It's not a question of "practice." It's a question of finding out what works and what doesn't. The first thing you learn by shooting and shooting is what doesn't work. Once you've thoroughly established that, you're ready to learn what does work. At lot of people shoot and shoot and never learn what doesn't work. I see it all the time -- even here on LuLa. Maybe that's what's happening with your guitar.
At the risk of coming across as a mutual admiration society, I have to say that Russ is right. You sometimes have to spend a helluva lot of time in the photographic wilderness, but not always.

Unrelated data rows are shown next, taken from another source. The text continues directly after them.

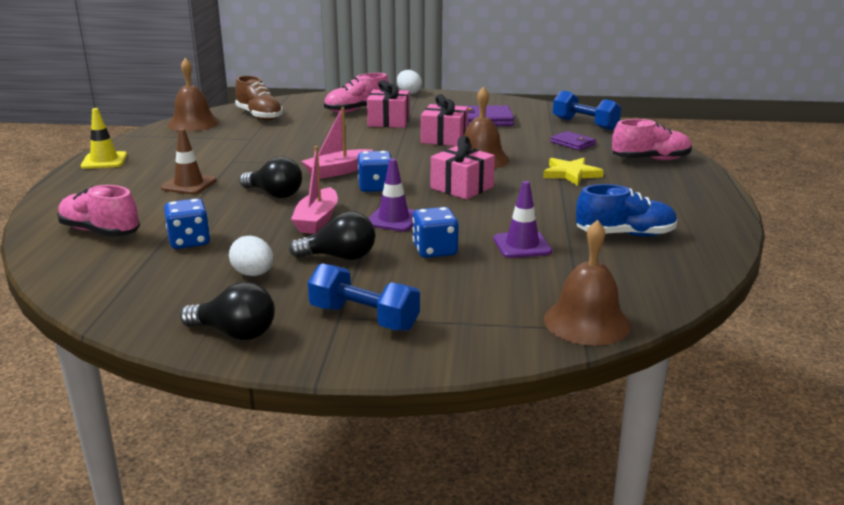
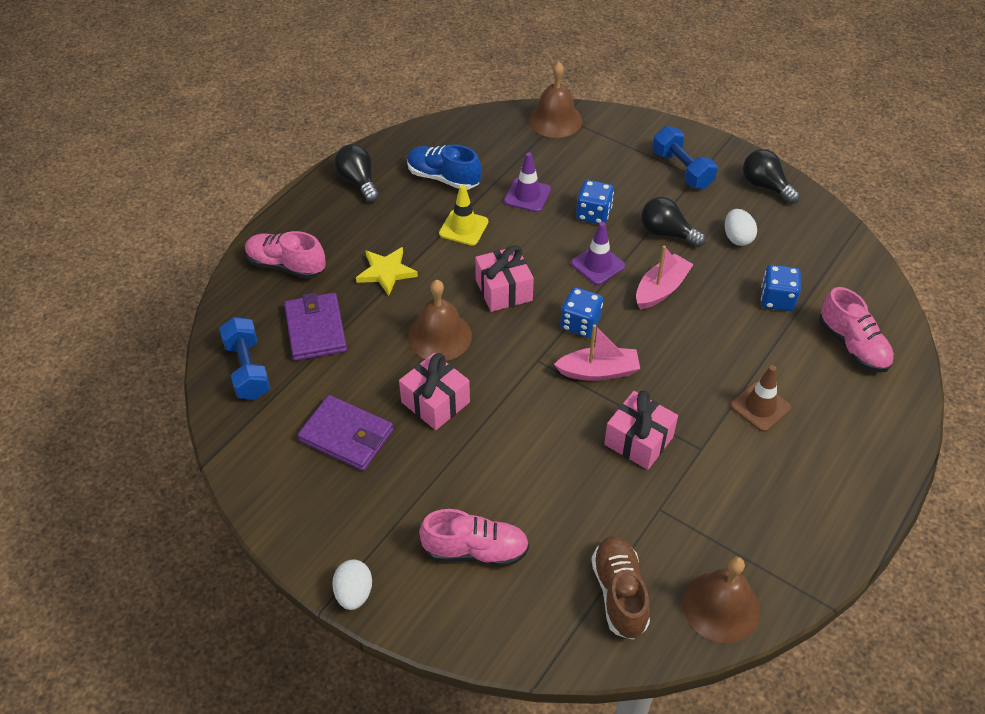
camera: 150 degrees left, 25 degrees up
yellow traffic cone [81,108,127,169] -> yellow traffic cone moved to [439,185,488,246]
black light bulb [239,157,302,198] -> black light bulb moved to [334,144,379,202]
pink gift [367,80,410,128] -> pink gift moved to [604,391,678,470]
purple wallet [550,131,596,150] -> purple wallet [284,292,347,361], size x1.67

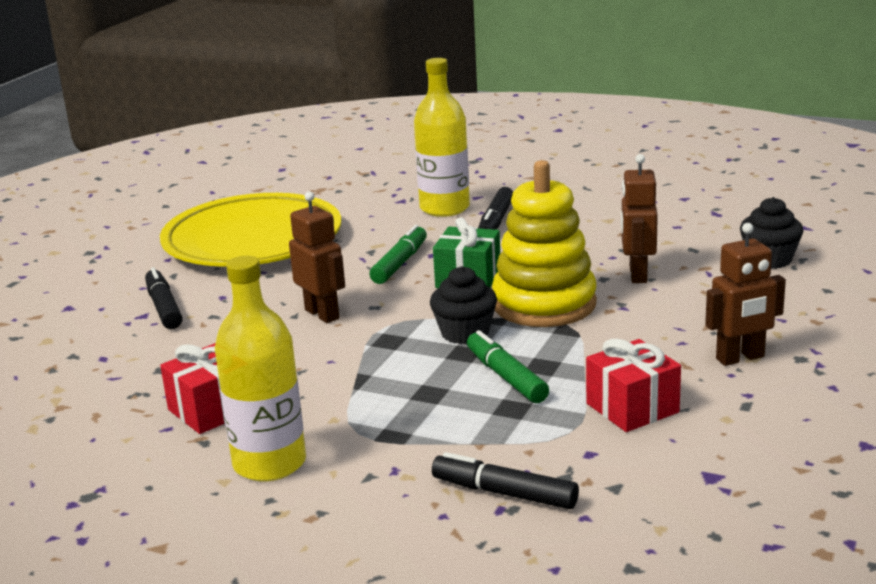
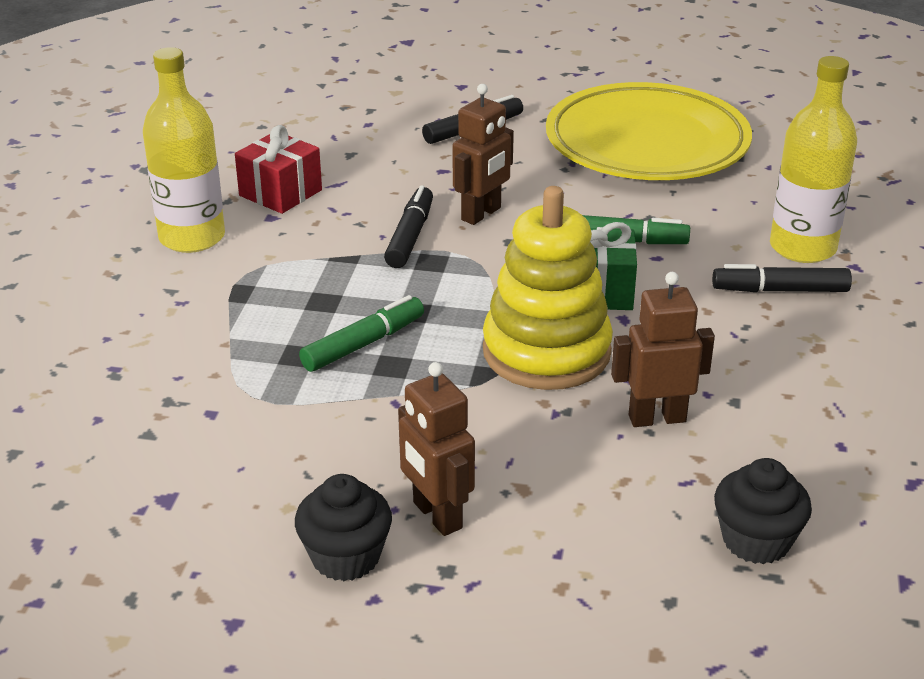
camera: 75 degrees right, 10 degrees up
black cupcake [430,266,497,344] -> black cupcake moved to [295,474,392,581]
black marker [432,452,579,509] -> black marker moved to [384,185,433,268]
red gift [586,339,681,432] -> none

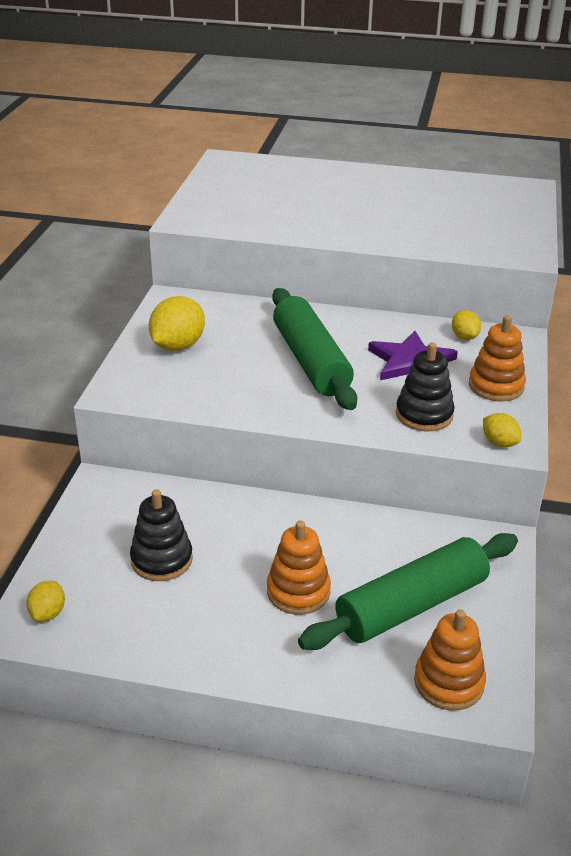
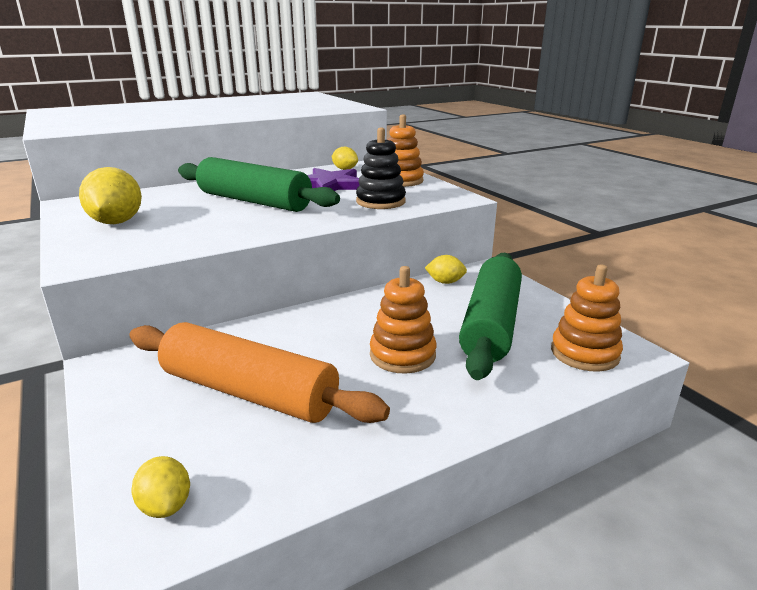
camera: 40 degrees left, 10 degrees down
black stacking toy [130,489,193,581] -> orange rolling pin [129,322,390,423]
yellow lemon [483,413,521,447] -> yellow lemon moved to [425,255,467,284]

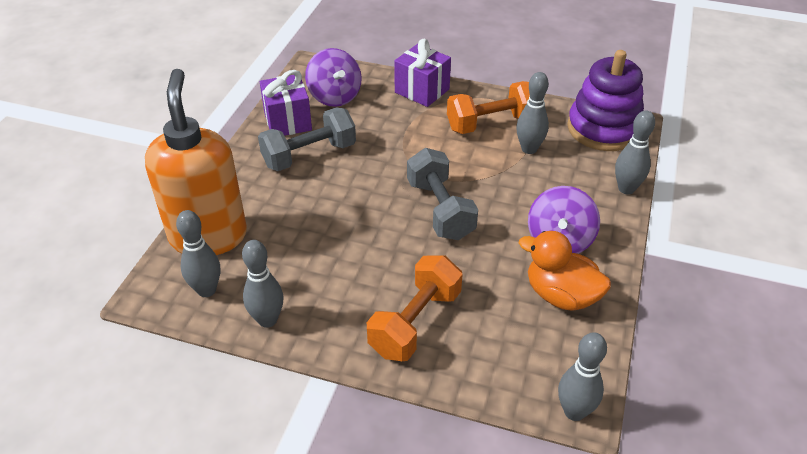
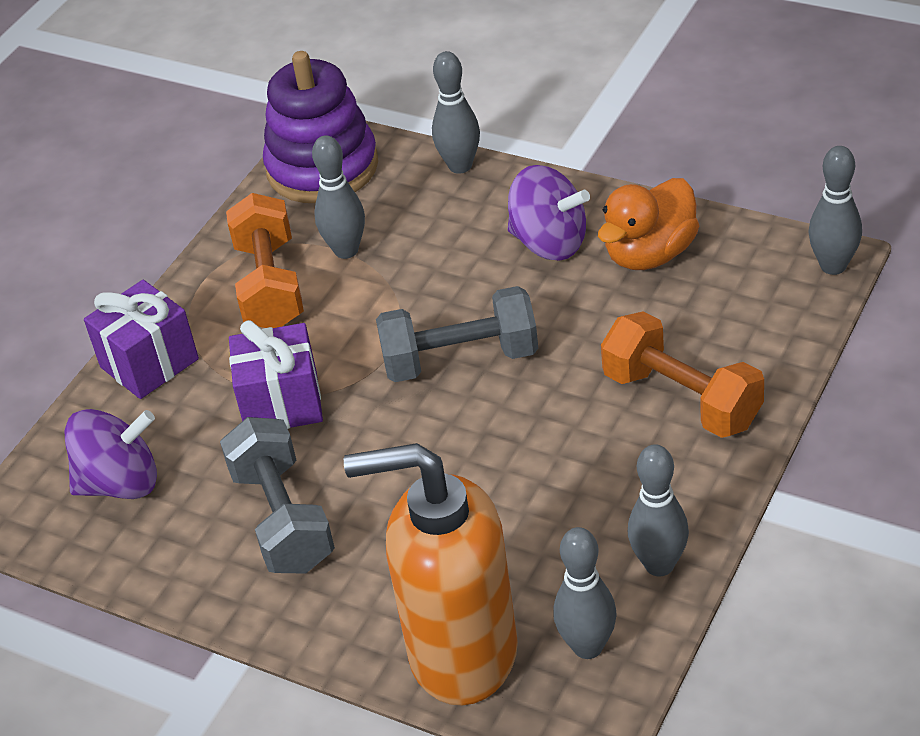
camera: 75 degrees left, 0 degrees up
purple gift [260,70,312,136] -> purple gift moved to [229,320,323,429]

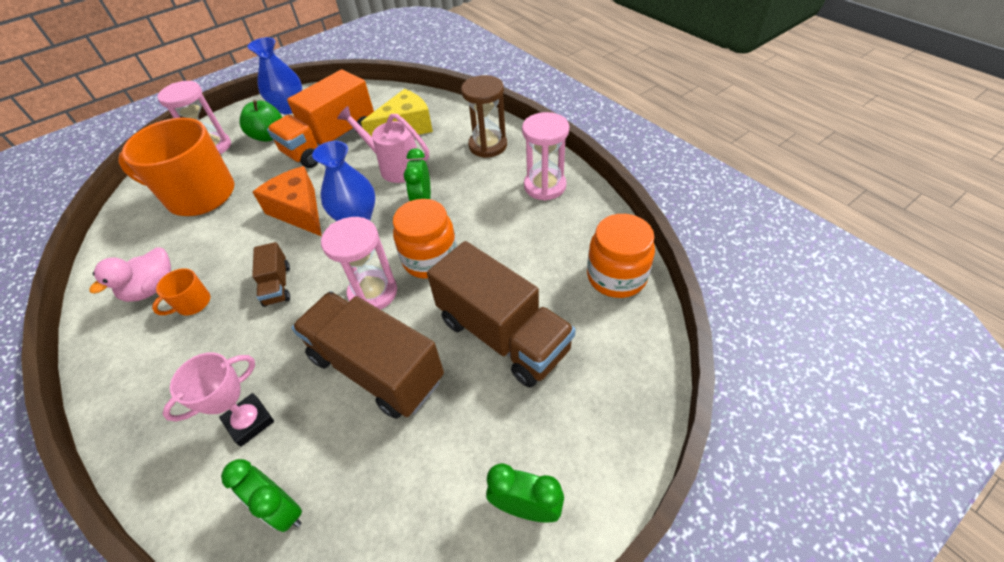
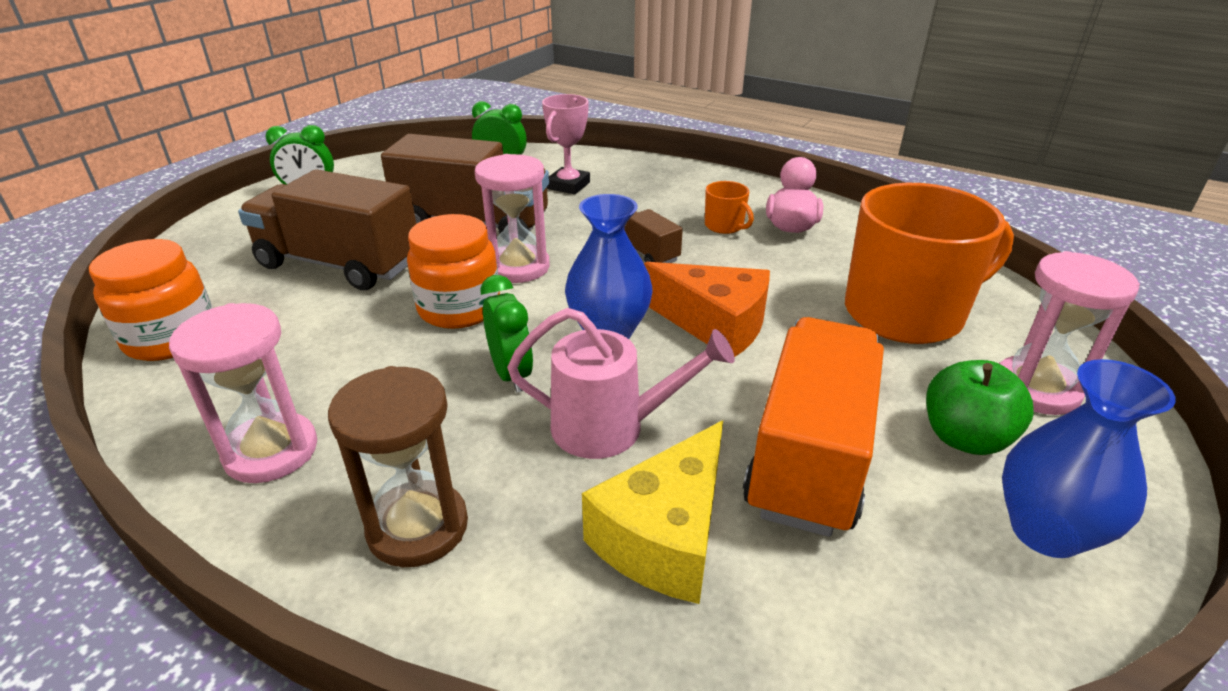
camera: 155 degrees right, 15 degrees down
orange mug [152,268,210,316] -> orange mug turned 120 degrees clockwise [705,181,754,234]

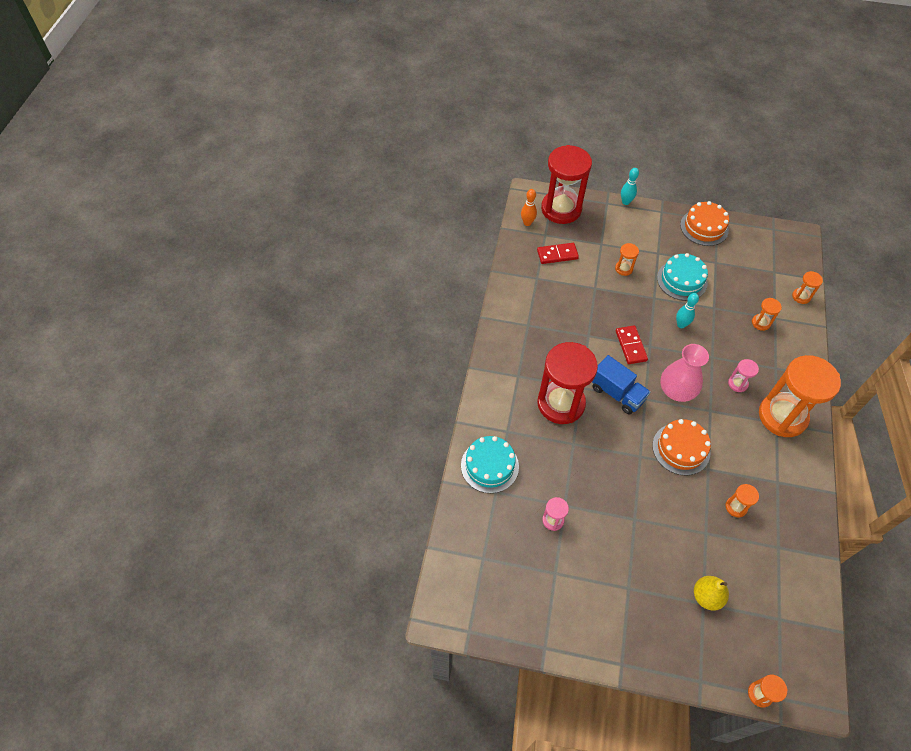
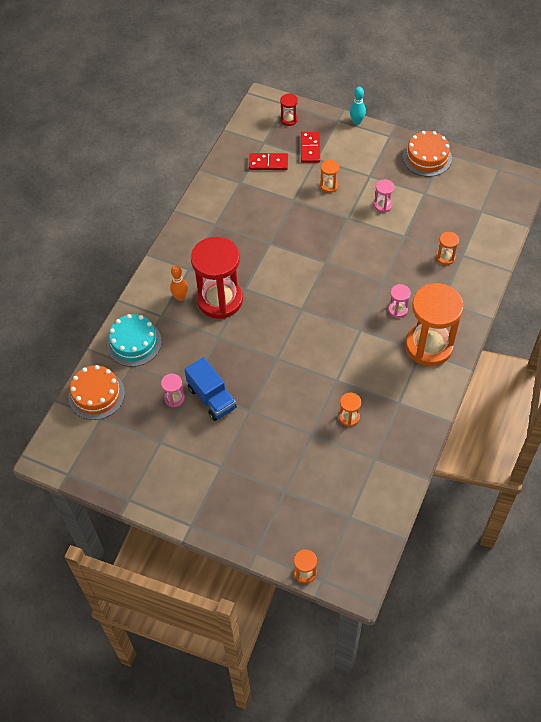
camera: 15 degrees right, 0 degrees up
orange bowling pin [521,189,537,226] -> orange bowling pin moved to [170,265,188,301]
red hourglass [541,145,592,224] -> red hourglass [280,93,298,126], size x0.42
blue truck [592,355,651,414] -> blue truck moved to [184,357,237,421]
red domino [616,325,648,364] -> red domino moved to [301,132,320,163]
orange cake [652,419,711,476] -> orange cake moved to [68,365,125,420]
turquoise cake [657,253,708,301] -> pink hourglass [374,179,395,213]
pink vase [660,344,709,402] -> none
turquoise bowling pin [676,293,699,328] -> none
yellow pear [694,576,729,611] -> none
orange hourglass [792,271,823,304] -> none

Again, I dig deeply into my own life.
The moment I realised photography was going to be my thing, I knew it was going to be fashion. I spent from six to seven years working in an engineering company's photo unit mainly printing b/w and colour. That time felt wasted, then, but the reality is that I gained an expertise in printing, especially batch printing (this was all by hand, in a dish) runs of maybe fifty identical images, something that came into its own when I went solo and ended up doing exactly that for the PR purposes of fashion clients. The thing is, as I have confessed here before, on joining that photo unit I already imagined myself a hot printer. I soon learned that I knew nothing. At the end of that job, I knew all I ever needed to know about darkrooms.
Now, fashion. Yes, I'd shot some PR stuff for drama students, and had never touched commercial fashion. But, I never, for a moment, imagined that I wouldn't know how to do it. It worked immediately. Very well, too. BUT: I had spent those engineering company years buying
Vogue and
Playboy and reading every last morsel of print between the covers, and digesting every goddam picture therein. Was a time I could almost unfailingly name every
Vogue photographer by style, without looking at the credit line. Fashion photography goes so much further than an understanding of how to make an image: that image has to express an ethic, the ethos of its moment. So yes, as Russ has often stated, you gotta look, and look, and look, and learn not just what it is, but also
what it's about. And the about you learn from reading what the people in the industry write and feel about it, not just what the snappers snap; they are already a step out of it, in most ways.
So, when the fashion ended, and the calendars came in for me, I already had the understanding of how to encourage women to be free and contribute, which is not the same as taking direction all the time. Fashion had already conditioned my emotional reactions and likes, so the pin-ups never - I hope - looked vulgar. It just wasn't in my nature to slide towards the pornographic. (I had my own judge and executioner back at home, bless her. I wanted her to feel good about what I did.)
In time, I retired, did almost nothing photographic for years. Then, I lost my wife eight years ago. How do you fill emptiness? I was lucky in that I had photography behind me, so that's what became the alternative to, and saviour from the madhouse. But what to shoot? Models without a client to pay for 'em will ruin you faster than alcohol, so that was out. I never thought of myself as any kind of hero, so street always felt too dangerous for a thin guy to take up. Landscape I never could see as anything but a background to something else, so back to the possible: the two little towns on either side of me. In my website I have a set of galleries under the name of The Biscuit Tin. Those are pretty much a collection of old stuff and attempts at finding something that might interest me to dig further. Nothing there really did, and then one day, I rediscovered a very old photo-love I'd first encountered in the 50s: Saul Leiter. Bang! But that bang took years to arrive.
That spiritual explosion led to the current run of Glimpsed Parallels galleries, and I have found what I expect to interest me until I can either see no more or just fall over dead.
So again, as has been said so often before, it can take you years to find what's you. And it's got nothing to do with any other form of artistic endeavour. And even less about what other folks think should be your anointed route to revelation; everything you need is already there inside you, and you have to work with the mental kit God gave you; it just takes the time it takes.